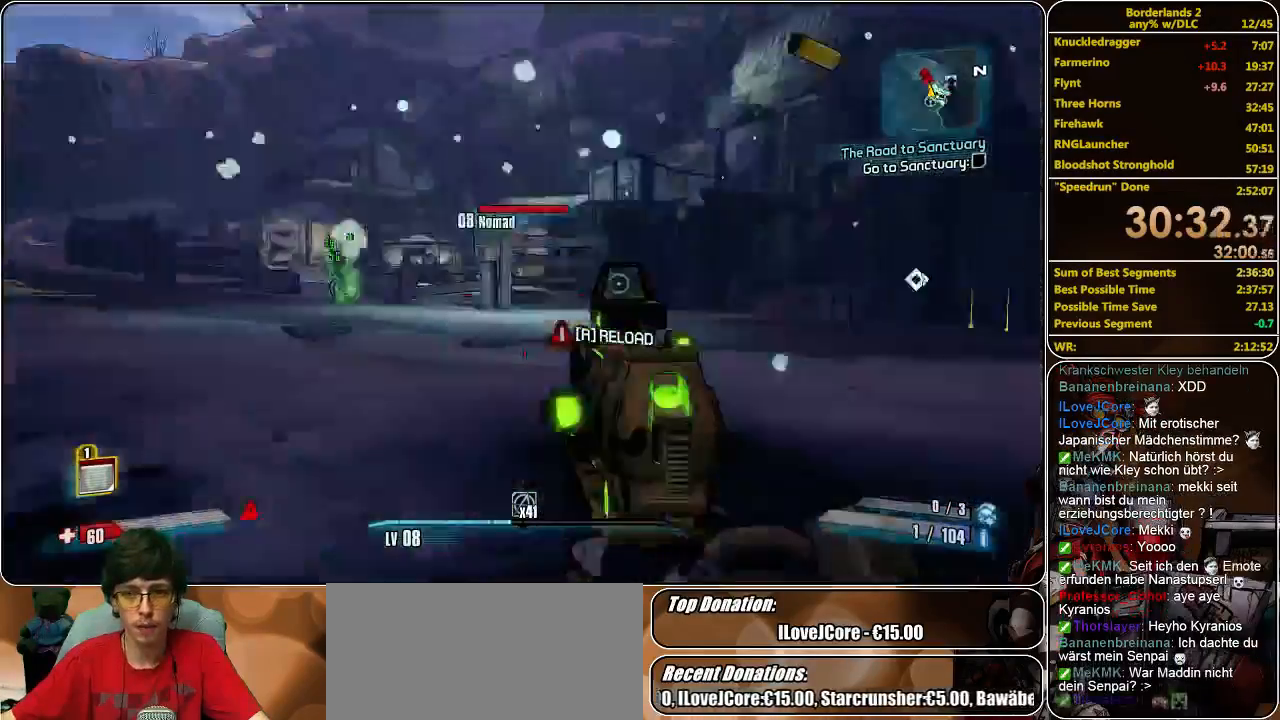
{"keys": ["w"], "mouse": [], "events": [[33, "w", "down"], [167, "d", "up"], [200, "shift", "down"], [467, "shift", "up"]]}
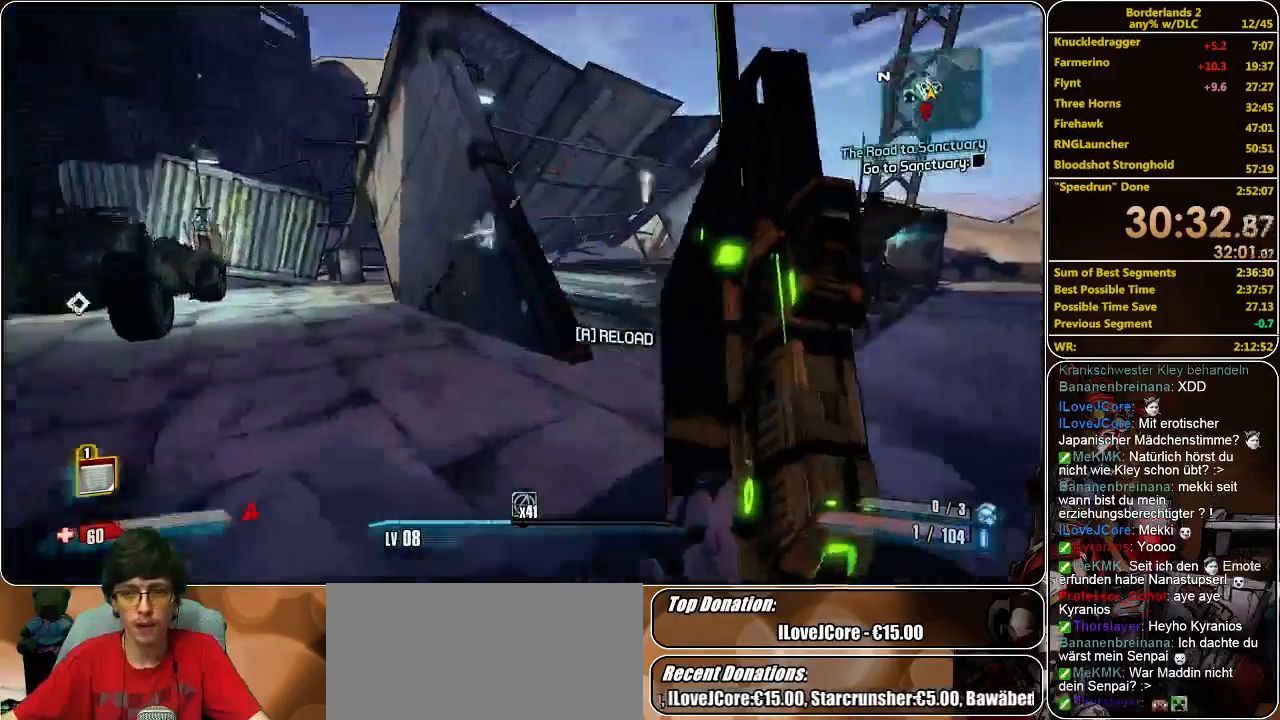
{"keys": ["space", "w"], "mouse": [], "events": [[467, "space", "down"]]}
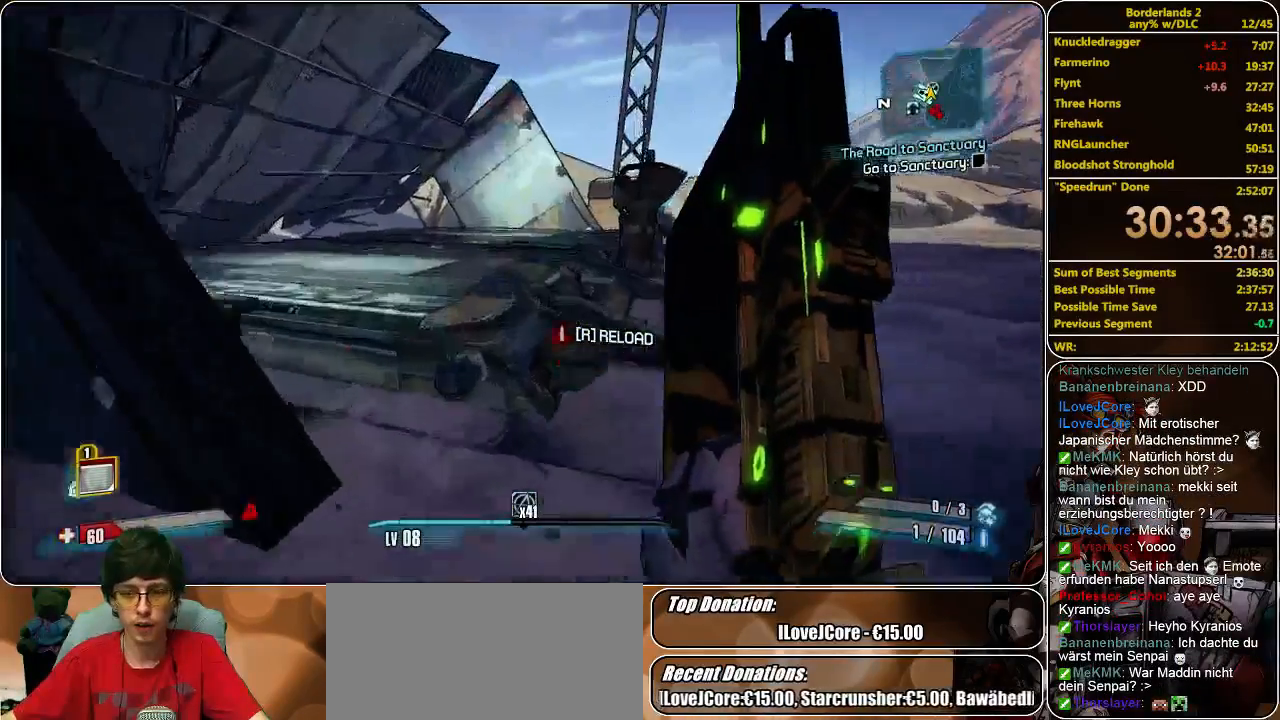
{"keys": ["a", "w"], "mouse": [], "events": [[167, "space", "up"], [300, "a", "down"]]}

● ● ●

## Your goal
Would you return the data exactly as written, without the pictures?

## Result for this task
{"keys": ["w"], "mouse": [], "events": [[33, "w", "down"], [167, "d", "up"], [200, "shift", "down"], [467, "shift", "up"]]}
{"keys": ["space", "w"], "mouse": [], "events": [[467, "space", "down"]]}
{"keys": ["a", "w"], "mouse": [], "events": [[167, "space", "up"], [300, "a", "down"]]}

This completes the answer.